Would you reproduce exactly the lines below from the one holding "Whole-slide image, haematoxylin" through the one holding "- review note", inclusive, and no others?

::: DATASET ENTRIES :::

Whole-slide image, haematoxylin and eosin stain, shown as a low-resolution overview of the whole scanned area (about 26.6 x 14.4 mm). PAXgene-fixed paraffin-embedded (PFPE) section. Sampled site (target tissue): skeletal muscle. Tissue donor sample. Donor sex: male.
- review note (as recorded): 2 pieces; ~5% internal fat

:::
::: DATASET ENTRIES :::

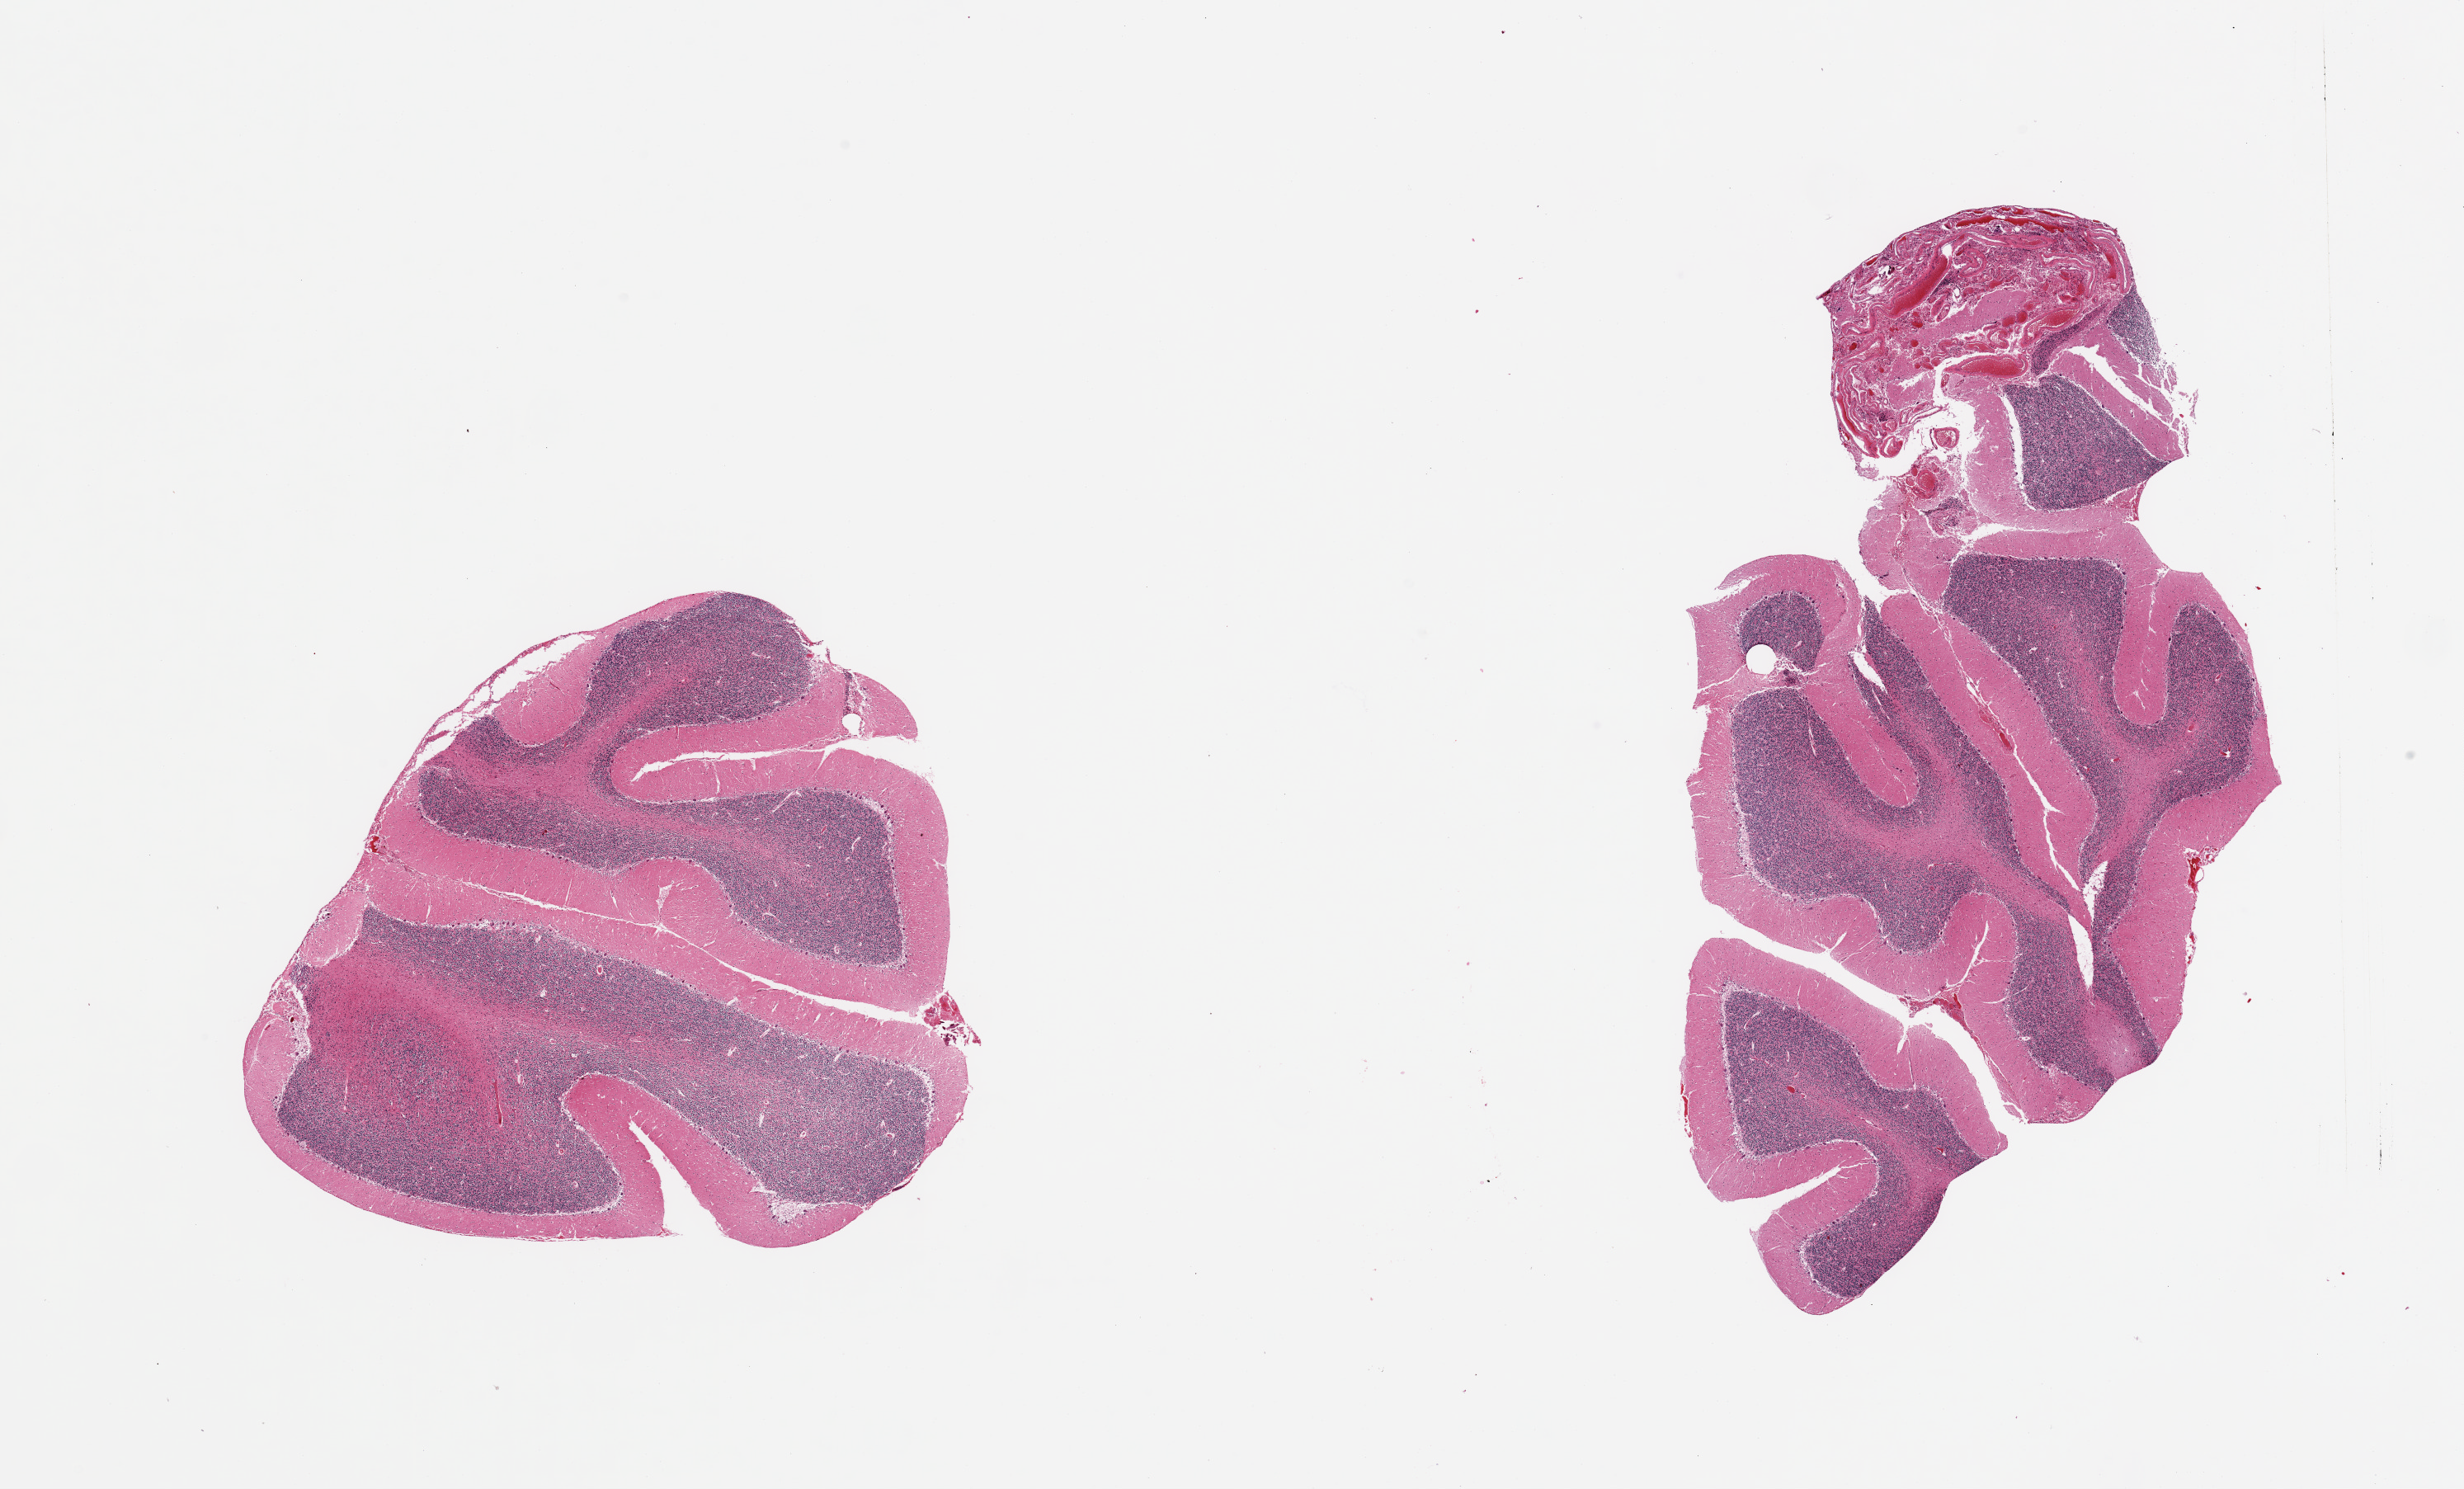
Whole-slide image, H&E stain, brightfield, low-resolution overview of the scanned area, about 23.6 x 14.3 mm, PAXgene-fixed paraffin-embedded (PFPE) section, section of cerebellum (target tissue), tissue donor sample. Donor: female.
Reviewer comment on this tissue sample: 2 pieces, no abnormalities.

:::

YOUR RESPONSE -
Whole-slide image, haematoxylin and eosin stain, shown as a low-resolution overview of the whole scanned area (about 26.6 x 14.4 mm). PAXgene-fixed paraffin-embedded (PFPE) section. Sampled site (target tissue): skeletal muscle. Tissue donor sample. Donor sex: male.
- review note (as recorded): 2 pieces; ~5% internal fat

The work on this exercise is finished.